==== DATA SHOWN

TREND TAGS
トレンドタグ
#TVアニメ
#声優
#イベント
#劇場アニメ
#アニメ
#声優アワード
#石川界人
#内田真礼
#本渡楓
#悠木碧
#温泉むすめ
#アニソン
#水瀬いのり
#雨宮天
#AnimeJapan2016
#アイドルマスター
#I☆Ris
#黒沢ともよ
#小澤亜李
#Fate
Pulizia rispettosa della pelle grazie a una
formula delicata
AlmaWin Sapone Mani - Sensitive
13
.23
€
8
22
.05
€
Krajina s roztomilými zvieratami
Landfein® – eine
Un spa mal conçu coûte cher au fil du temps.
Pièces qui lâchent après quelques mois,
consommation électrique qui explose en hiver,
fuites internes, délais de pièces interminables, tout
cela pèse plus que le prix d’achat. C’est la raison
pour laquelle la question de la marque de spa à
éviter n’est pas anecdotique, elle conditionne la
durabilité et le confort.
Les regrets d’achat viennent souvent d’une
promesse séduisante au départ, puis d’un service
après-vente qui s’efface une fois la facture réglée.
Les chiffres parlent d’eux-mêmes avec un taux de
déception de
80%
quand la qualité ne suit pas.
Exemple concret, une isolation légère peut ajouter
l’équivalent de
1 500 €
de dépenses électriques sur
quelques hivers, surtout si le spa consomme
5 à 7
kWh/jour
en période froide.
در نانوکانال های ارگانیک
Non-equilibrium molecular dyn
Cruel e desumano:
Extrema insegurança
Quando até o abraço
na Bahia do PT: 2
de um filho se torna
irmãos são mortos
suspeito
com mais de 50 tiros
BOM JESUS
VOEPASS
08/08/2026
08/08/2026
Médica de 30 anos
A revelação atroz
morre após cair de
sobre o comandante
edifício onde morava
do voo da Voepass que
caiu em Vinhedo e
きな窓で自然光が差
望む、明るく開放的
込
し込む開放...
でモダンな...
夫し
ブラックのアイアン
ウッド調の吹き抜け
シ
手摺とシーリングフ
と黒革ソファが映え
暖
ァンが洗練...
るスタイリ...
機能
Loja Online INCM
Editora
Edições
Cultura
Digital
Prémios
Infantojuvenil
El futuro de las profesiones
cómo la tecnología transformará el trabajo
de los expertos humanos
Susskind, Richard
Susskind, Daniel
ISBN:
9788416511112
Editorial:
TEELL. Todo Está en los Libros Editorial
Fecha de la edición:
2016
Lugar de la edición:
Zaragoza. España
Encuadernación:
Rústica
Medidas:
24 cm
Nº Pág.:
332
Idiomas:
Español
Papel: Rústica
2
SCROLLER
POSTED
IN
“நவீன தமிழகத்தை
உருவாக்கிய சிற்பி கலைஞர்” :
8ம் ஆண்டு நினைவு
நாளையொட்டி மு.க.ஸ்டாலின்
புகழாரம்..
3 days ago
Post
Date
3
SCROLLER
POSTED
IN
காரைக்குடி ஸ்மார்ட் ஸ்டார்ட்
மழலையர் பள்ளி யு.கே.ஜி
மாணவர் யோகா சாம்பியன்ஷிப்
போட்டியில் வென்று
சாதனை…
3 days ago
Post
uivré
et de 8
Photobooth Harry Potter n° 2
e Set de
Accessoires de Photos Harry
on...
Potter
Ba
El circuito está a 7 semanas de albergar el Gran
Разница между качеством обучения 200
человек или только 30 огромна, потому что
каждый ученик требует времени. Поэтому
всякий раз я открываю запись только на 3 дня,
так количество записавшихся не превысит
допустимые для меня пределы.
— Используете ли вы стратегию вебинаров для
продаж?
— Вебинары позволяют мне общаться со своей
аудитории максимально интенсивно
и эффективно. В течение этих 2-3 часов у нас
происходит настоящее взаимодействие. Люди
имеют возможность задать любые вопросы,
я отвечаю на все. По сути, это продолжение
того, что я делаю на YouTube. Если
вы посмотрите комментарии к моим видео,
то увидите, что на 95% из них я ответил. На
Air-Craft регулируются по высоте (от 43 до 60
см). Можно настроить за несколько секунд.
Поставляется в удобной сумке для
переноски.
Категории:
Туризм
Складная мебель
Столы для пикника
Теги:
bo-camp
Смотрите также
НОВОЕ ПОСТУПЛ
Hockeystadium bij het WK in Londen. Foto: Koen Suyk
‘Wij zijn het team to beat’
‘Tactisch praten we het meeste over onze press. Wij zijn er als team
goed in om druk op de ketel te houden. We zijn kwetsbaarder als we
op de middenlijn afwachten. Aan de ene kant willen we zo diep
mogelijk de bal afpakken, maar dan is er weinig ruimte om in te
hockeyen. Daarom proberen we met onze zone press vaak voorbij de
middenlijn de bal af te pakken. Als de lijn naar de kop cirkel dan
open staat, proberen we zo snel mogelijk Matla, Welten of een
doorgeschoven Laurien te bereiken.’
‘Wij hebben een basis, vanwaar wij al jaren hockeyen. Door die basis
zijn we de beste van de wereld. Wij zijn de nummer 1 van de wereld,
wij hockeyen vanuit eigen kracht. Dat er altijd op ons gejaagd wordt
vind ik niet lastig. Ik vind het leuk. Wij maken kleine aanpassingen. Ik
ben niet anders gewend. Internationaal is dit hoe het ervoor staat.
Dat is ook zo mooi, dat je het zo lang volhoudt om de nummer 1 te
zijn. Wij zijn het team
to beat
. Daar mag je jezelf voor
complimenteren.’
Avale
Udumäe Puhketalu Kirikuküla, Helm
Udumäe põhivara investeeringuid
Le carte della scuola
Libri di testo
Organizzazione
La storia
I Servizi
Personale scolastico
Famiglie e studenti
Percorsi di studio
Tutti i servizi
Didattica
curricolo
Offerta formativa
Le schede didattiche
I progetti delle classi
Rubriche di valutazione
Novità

========

**JOB ITEM**
Turn everything in the data above, from its first line down to the line containing "cela pèse plus", into a numbered list, including both ends and leaving out any blank lines.

**YOUR RESPONSE**
1. TREND TAGS
2. トレンドタグ
3. #TVアニメ
4. #声優
5. #イベント
6. #劇場アニメ
7. #アニメ
8. #声優アワード
9. #石川界人
10. #内田真礼
11. #本渡楓
12. #悠木碧
13. #温泉むすめ
14. #アニソン
15. #水瀬いのり
16. #雨宮天
17. #AnimeJapan2016
18. #アイドルマスター
19. #I☆Ris
20. #黒沢ともよ
21. #小澤亜李
22. #Fate
23. Pulizia rispettosa della pelle grazie a una
24. formula delicata
25. AlmaWin Sapone Mani - Sensitive
26. 13
27. .23
28. €
29. 8
30. 22
31. .05
32. €
33. Krajina s roztomilými zvieratami
34. Landfein® – eine
35. Un spa mal conçu coûte cher au fil du temps.
36. Pièces qui lâchent après quelques mois,
37. consommation électrique qui explose en hiver,
38. fuites internes, délais de pièces interminables, tout
39. cela pèse plus que le prix d’achat. C’est la raison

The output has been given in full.